Изменить размер шрифта - +

– Я тебе поезд нарисую, – с облегчением пообещала Лайзл.

Ей очень нравились поезда. То есть, по крайней мере, нравилось их слушать – мощные гудки и перестук колес, доносившиеся с железной дороги. Крик удалявшегося локомотива всегда напоминал ей далекие голоса улетающих птиц. Иногда Лайзл даже путала их, и тогда ей думалось, – а может, у поезда есть крылья, и он уносит своих пассажиров высоко в небеса?..
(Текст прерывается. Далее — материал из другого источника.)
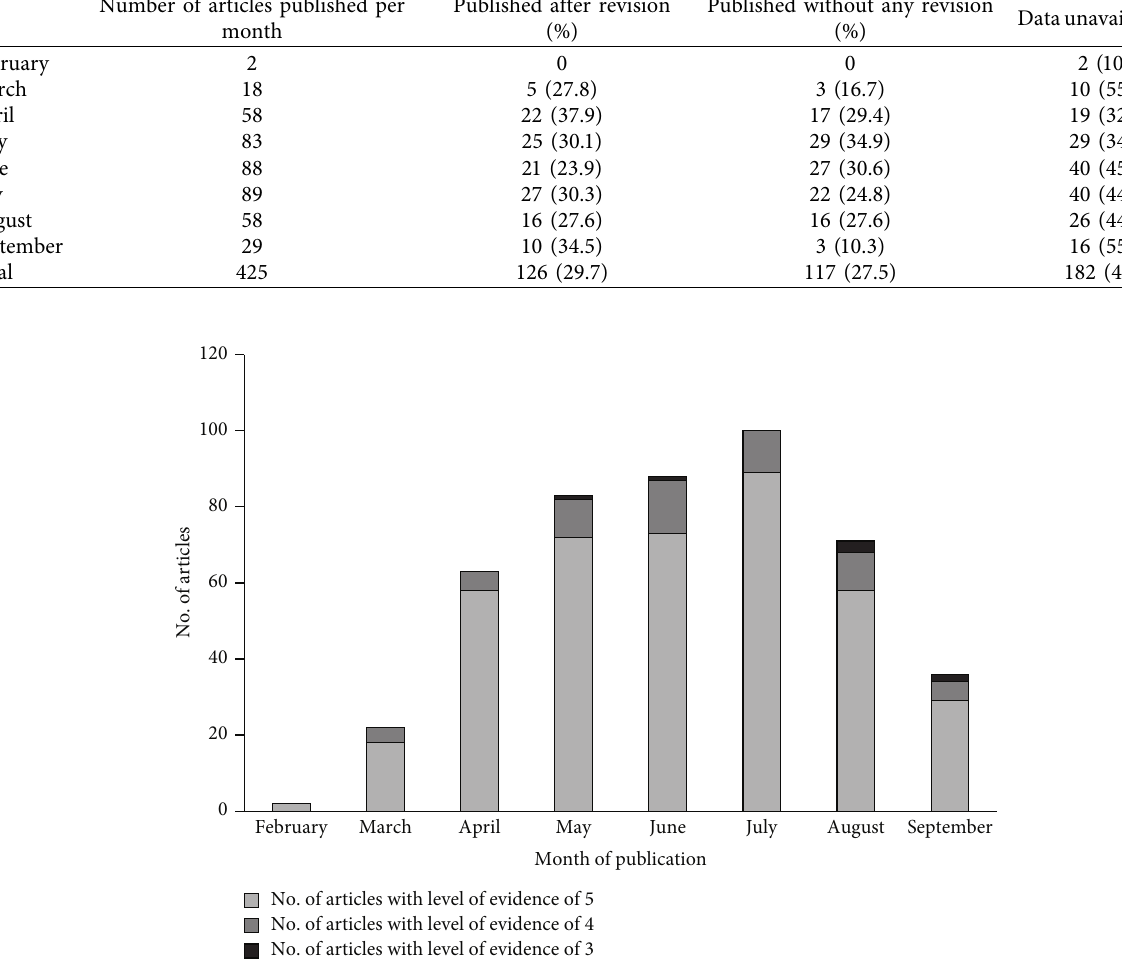
Figure 2: Summary of the level of EBM of the articles included in our analysis, by month of publication. Note that level 5 corresponds to the lowest level of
По ничего не ответило, постепенно сливаясь с обыкновенными тенями в углу. Вот уже стало не разобрать, гда По, где Узелок, а потом в комнате остались лишь кривой стол и при нем – хромой стул.

Лайзл вздохнула. Она снова была одна.

Но тут знакомый силуэт По вновь как бы вырвался из потемок в углу и обратил на Лайзл черные промоины глаз.

– Пока, – сказал он затем.

– Мррав, – добавил Узелок.

– Пока, – ответила Лайзл, но По с Узелком исчезли уже окончательно.

 

 

На нем было бесформенное пальто с чужого плеча, спускавшееся ниже колен; последним его владельцем явно был кто-то раза в два крупнее ученика. Под мышкой паренек держал деревянный ящичек размером в половину буханки хлеба, волосы на голове беспорядочно торчали во все стороны, причем в них еще и путались сухие листья и сено; прошлым вечером он опять наделал ошибок, составляя снадобье, и алхимик выставил его спать на задний двор, где держали кур и другую домашнюю живность.

Но мальчик, которого вообще-то звали Уилл, но которому приходилось откликаться еще и на «Бесполезного», «Бездарного», «Сопляка» и «Плаксу» (по крайней мере, если это исходило из уст алхимика), жалел себя вовсе не из-за этого.

Все дело было в том, что вот уже третий вечер подряд милая девчушка с прямыми каштановыми волосами, которая обычно сидела у чердачного окна, окруженная мягким золотым сиянием масляной лампы, опустив глаза, словно над чем-то работала, – так вот, уже третий день подряд эта девочка не показывалась.

– Вот облом, – сказал Уилл. Так говорил его учитель-алхимик, когда был чем-нибудь очень расстроен. А поскольку Уилл был очень-очень расстроен, он повторил еще раз: – Вот облом.

Он был уверен, так уверен, что сегодня она непременно покажется. Он ради этого сделал большой крюк, далеко отклонившись от намеченного пути – вместо того чтобы прямо пойти на Эбери-стрит (о чем ему не менее двенадцати раз строго напомнил алхимик), свернул на Хайленд-авеню.

Идя по пустым улицам, минуя один за другим темные дома, в тишине, казавшейся густым сиропом, словно глушившим его шаги еще прежде, чем они успевали раздаться, Уилл яркими красками рисовал себе, как вот сейчас шагнет из-за угла – и увидит на верхнем этаже прямоугольничек мягкого света… и ее лицо, мерцающее, словно одинокая звезда в темноте.

И – не увидел.

А ведь он давно уже успел решить, что девочка не из тех, кто станет звать его обидными кличками, – только по имени; она не станет раздражаться, делать гадости, злиться попусту или задирать нос…

Эта девочка была само совершенство.

Естественно, Уилл с ней ни разу не разговаривал. И какая-то часть рассудка постоянно напоминала ему, до чего это было глупо – выискивать любой предлог, чтобы каждый вечер проходить у нее под окном. Он, несомненно, лишь зря тратил время. Без всякой пользы, как сказал бы алхимик.